Bruce Randolph's bold decision last fall to end social promotion, to inform parents that students who fail core academic classes will not be passed on to the next grade.
"We're changing the culture," said Principal Kristin Waters. "You can't not pass anymore; you have to do the work."
It's an unprecedented stance by a neighborhood school in Denver.
DPS, unlike other metro districts, allows parents to decide whether their children are held back a grade until they reach high school. Few choose to hold them back.
Not until grade nine, the freshman year of high school, do students have to earn a certain number of class credits to be promoted.
But by then, it's too late for many. About one in four DPS students falls behind in their freshman year. That means they've failed enough courses that they have to repeat ninth-grade classes as 10th-grade sophomores.
Of those who fall behind, a Rocky Mountain News analysis found, nearly half, or 45 percent, later drop out of school altogether.
Waters, who took over Bruce Randolph when it was one of the lowest-performing schools in Colorado, decided students should face tougher standards before they hit high school, in grades six, seven and eight.
So last fall, she and her staff called in parents and set contracts before them, asking for signatures.
The terms: If a student does not achieve grade-level proficiency in core academic subjects, the parent agrees he or she will repeat that grade.
(Excerpt) Read more at rockymountainnews.com ...
It causes one to question more and more just what percentage of Colorado teachers could pass the CSAP at the grade level they teach. I'd bet dollars to donuts to all takers that it would be below 50%.
ht comments
wonder why most Public Schools are a failure ?
The “social promotion” idea is carried over into the work place where workers complain about their job and how they are treated all day... complain about management and that nothing gets done... and then they complain when someone who hasn’t been there as long as they have get’s promoted ahead of them... someone who doesn’t spend the day complaining, but accomplishing.
On the flip side of social promotion, my parents and the schools seriously considered holding me back a year because I was younger and smaller than everyone else in my grade. I started Kindergarten at age 4 (birthday in October) and was small for my age. Always pulling straight “A”s wasn’t enough to convince the wise acedemics who thought I belonged with children my own age and size.
What a bunch of dolts.
Enter the union and their philosophy of nothing moving faster than the slowest worker. These people are worthless parasites.
Affirmative action and social promotion are terrible ideas.
Bad for the student and bad for America.
Their students may be the only educated public school grads in the country.
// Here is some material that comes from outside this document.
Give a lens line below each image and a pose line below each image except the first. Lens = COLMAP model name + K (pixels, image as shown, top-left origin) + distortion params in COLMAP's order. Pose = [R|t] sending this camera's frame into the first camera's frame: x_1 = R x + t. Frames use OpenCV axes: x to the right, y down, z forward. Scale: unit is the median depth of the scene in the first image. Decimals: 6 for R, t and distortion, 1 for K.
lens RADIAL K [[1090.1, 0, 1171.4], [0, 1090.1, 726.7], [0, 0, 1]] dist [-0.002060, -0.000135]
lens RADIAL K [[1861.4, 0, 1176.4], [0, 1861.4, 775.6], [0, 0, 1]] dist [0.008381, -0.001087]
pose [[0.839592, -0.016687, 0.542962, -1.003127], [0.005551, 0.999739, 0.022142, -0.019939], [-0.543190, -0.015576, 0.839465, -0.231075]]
Keep up the good work Kristin Waters!
My parents tried to get me to hold my son back a year in kindergarten. He turned 5 in September.
We didn’t.
He is now 13, and just finished middle school. He made 3 B+’s in all of middle school, and he took high school Algebra I and Geometry while in middle school. He also hit puberty early and was taller than most of his friends and shaving by 12.
He is so ready for high school! I can’t imagine him still having another year of middle school to go.
My only thing with all of this is that the public schools tend to ignore children with learning disabilities until it is too late.
My daughter is like this. She does not qualify for any special needs services (even though she has a brain injury). The public school would not provide services until she fell below the 7th percentile. That’s very low (and she used to qualify for speech with that percentile).
In 3rd grade, we had an independent evaluation that showed my daughter had all sorts of memory, auditory, and speech problems, but the school district only wanted to make accomodations for her and they didn’t want to provide any remediation.
We pulled her out of public school and put her in a private school with pull out for a multi-sensory reading program. My daughters reading and spelling went up using this program. We also provided 2 hours of private therapy, and my daughters speech increased a lot by going to private therapy.
Even with these extra services, my daughter is still only at grade level for reading. I can’t imagine how bad it would have been without the services. She would have kept falling behind, and we would have never been able to get her from falling behind.
Now, we just have to keep her hanging on to grade level work.